A family-owned Cornish business has sounded an optimistic note for the county’s tourism industry with a £4 million pound investment programme involving up to 30 new jobs at three locations.

Newquay-based Faronpark Ltd has submitted a planning application for a £1 million development project at its Lewinnick Lodge overlooking the town’s Fistral Beach.

The company wants to upgrade Lewinnick to create a boutique hotel – including ten holiday-let bedrooms and a manager’s flat – in addition to the existing bar and restaurant.

At Porthcothan near Padstow, Faronpark has just won planning permission for a £2 million scheme to rebuild its Tredrea Inn, doubling its restaurant capacity to 120 seats and creating eight letting rooms.

This scheme will provide up to 15 new jobs, taking the total staff level to 25. Lewinnick Lodge currently employs 50 people all year round and the proposed development would result in up to ten new jobs.

At the Plume of Feathers bar, restaurant and accommodation complex at Mitchell, in mid-Cornwall, Faronpark has spent over £800k in the last 11 years in restoring a business that had been badly hit by a new section of the A30 that took traffic away from the village.

Since 2000, the Plume has been built up from just three employees to its present 20, with developments including major expansion of its restaurant. The company will shortly submit a planning application for a further £1 million investment there involving 20 holiday-let rooms, leading to five more jobs.

Faronpark managing director Peter Fair said the Newquay scheme had been prompted by dramatically changing trends in the holiday industry, with a “massive surplus” of finished and part-finished apartments in the town, together with hotel closures.

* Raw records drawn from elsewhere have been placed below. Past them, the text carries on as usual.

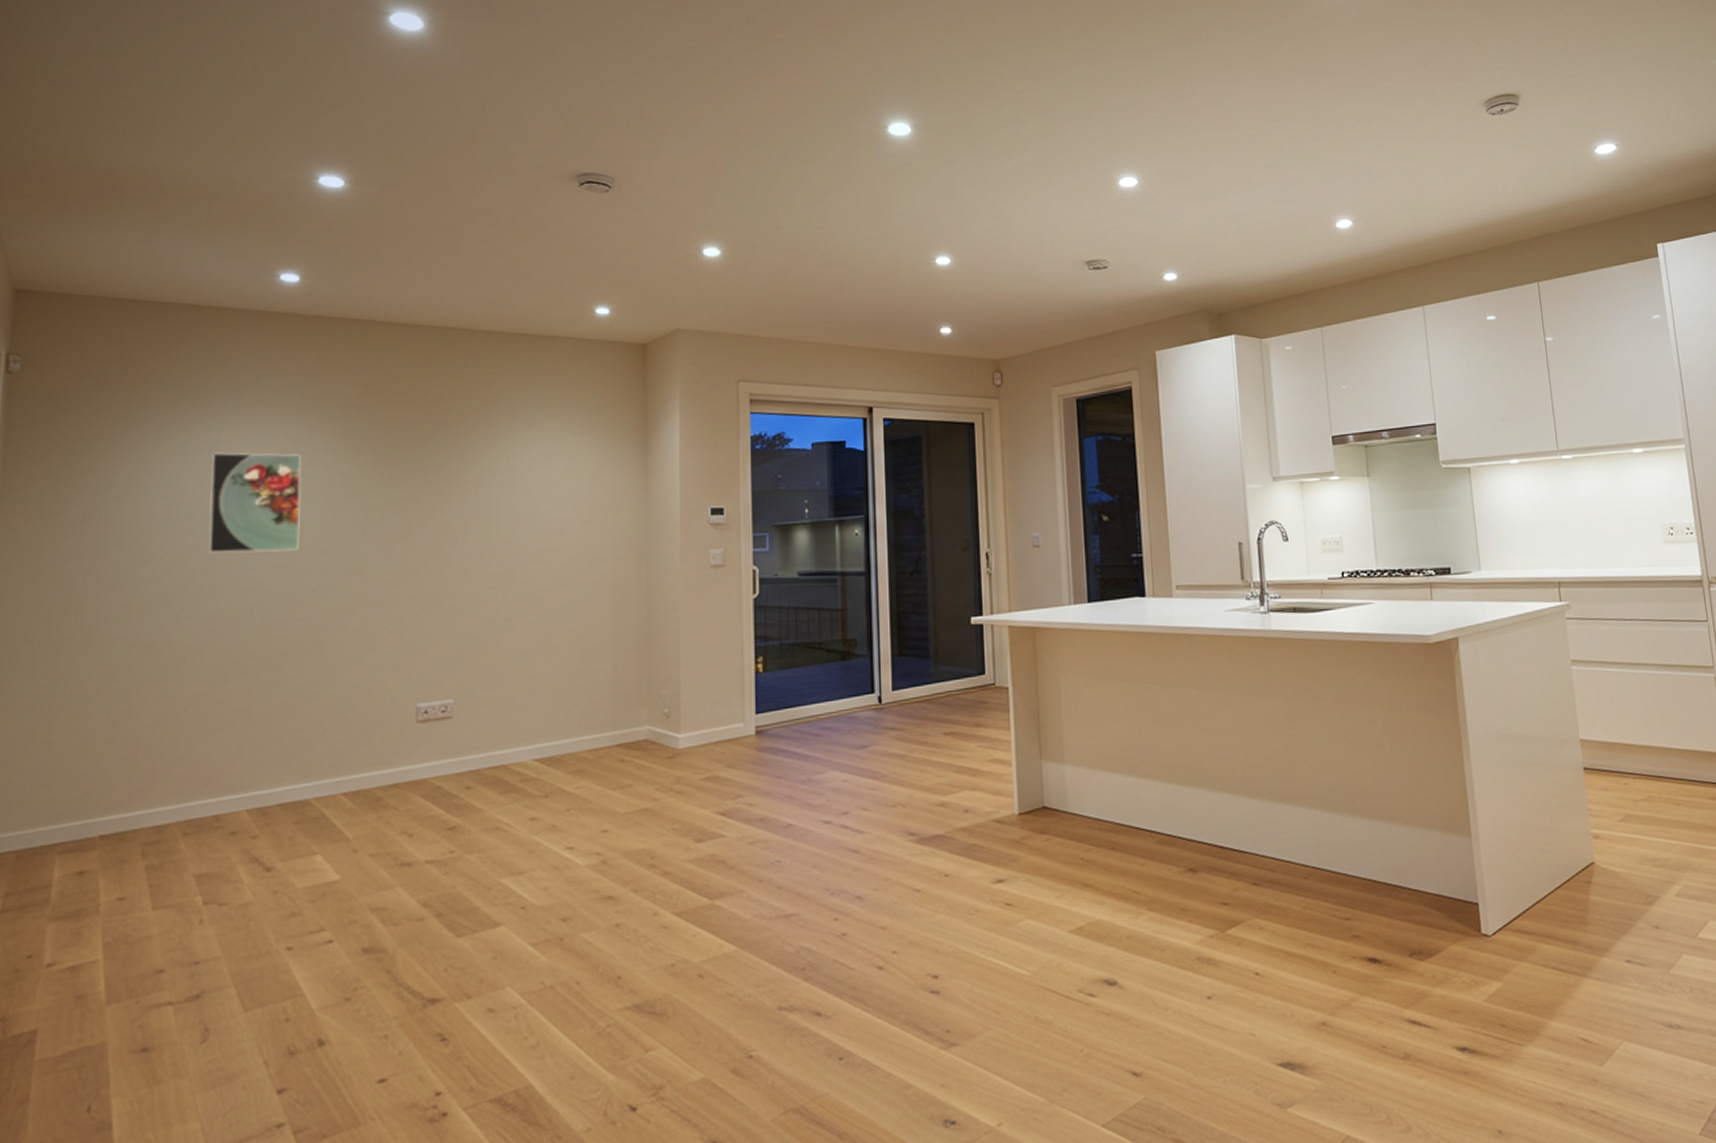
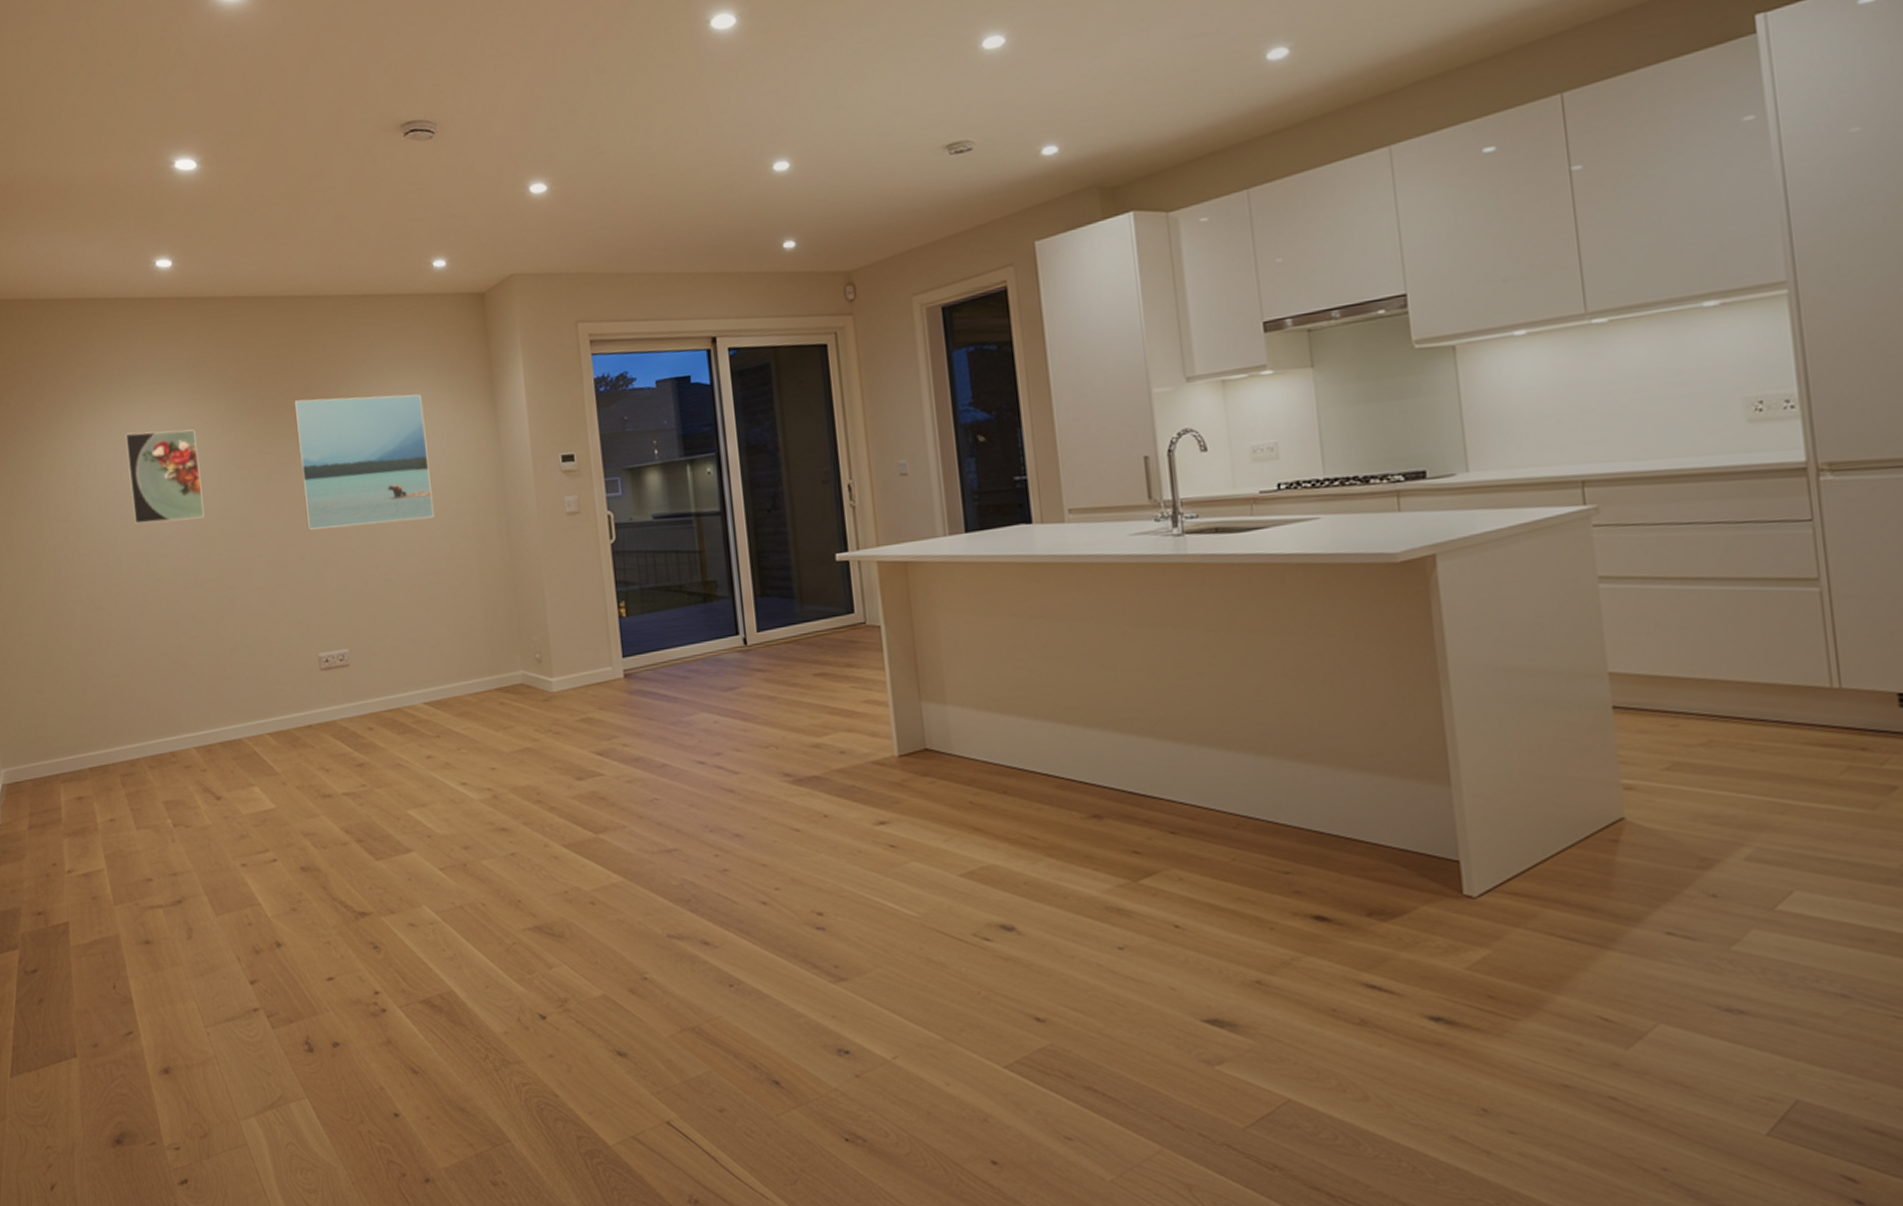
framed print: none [421,432,570,569] -> present [294,394,435,530]

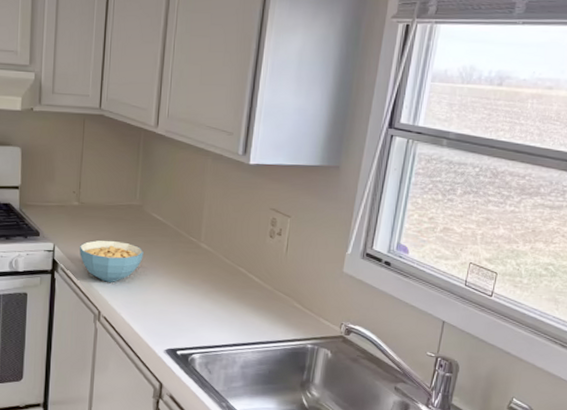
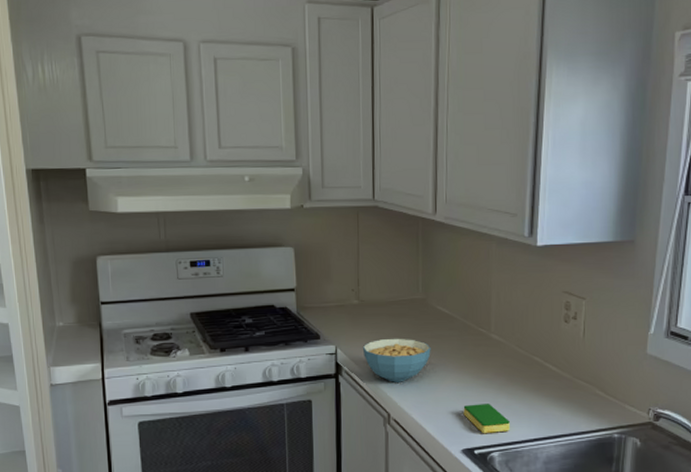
dish sponge: none [169,307,212,336] -> present [463,404,510,433]

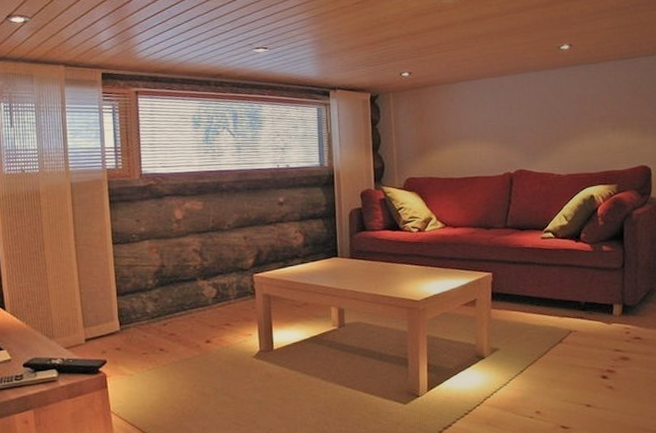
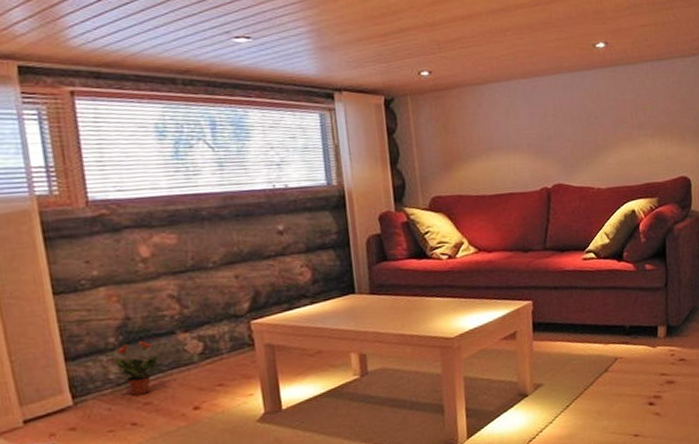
potted plant: none [148,285,184,328] -> present [111,341,161,396]

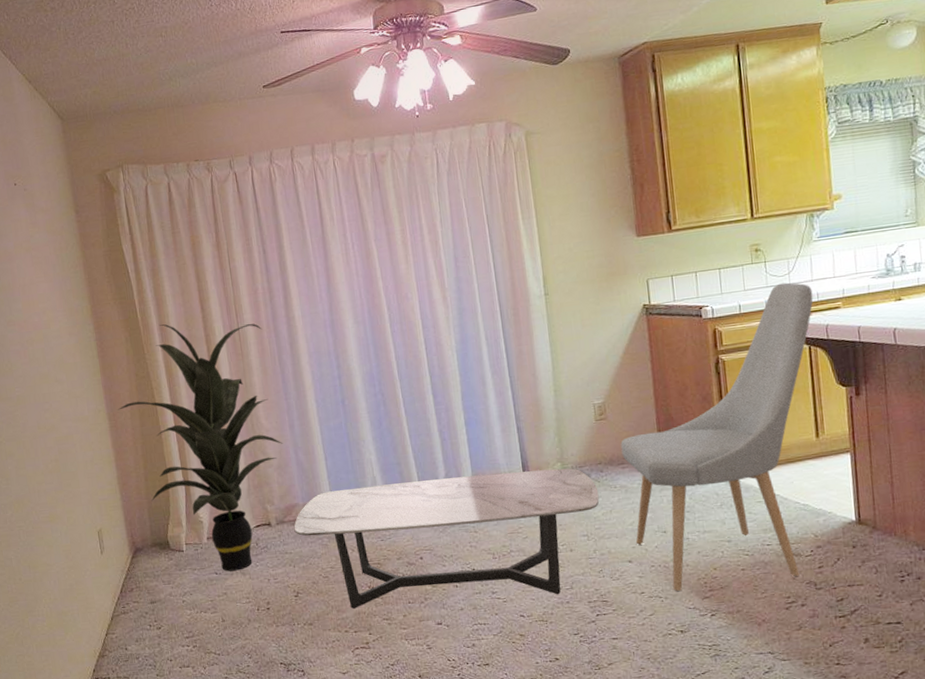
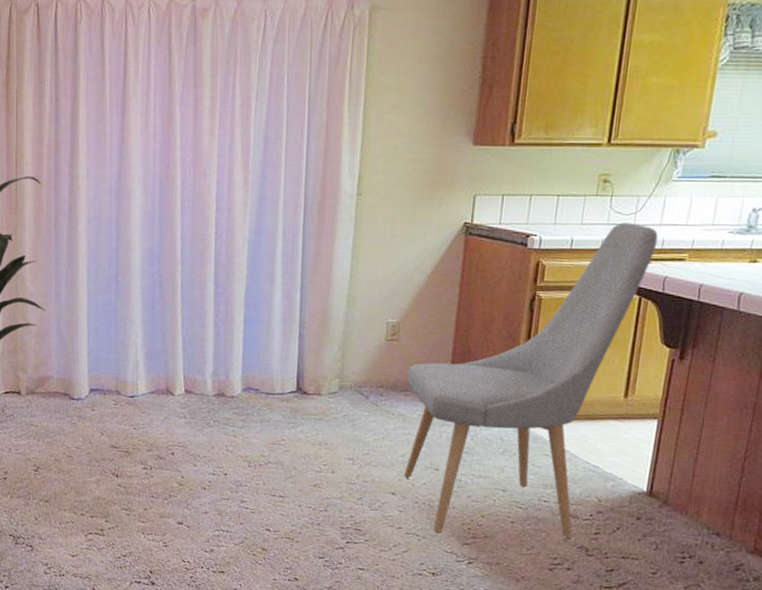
coffee table: present [294,468,600,609] -> none [44,369,374,515]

“We already have planning permission secured a number of years ago for two luxury residential apartments, but the new plan takes account of the greatly changed economic picture since then and the consequent shift in accommodation trends,” explained Fair.

“Many of the traditional elements of Newquay’s tourist industry have sadly declined, but despite the current gloomy outlook generally we for one are prepared to back our faith in the resort’s future with this major investment.”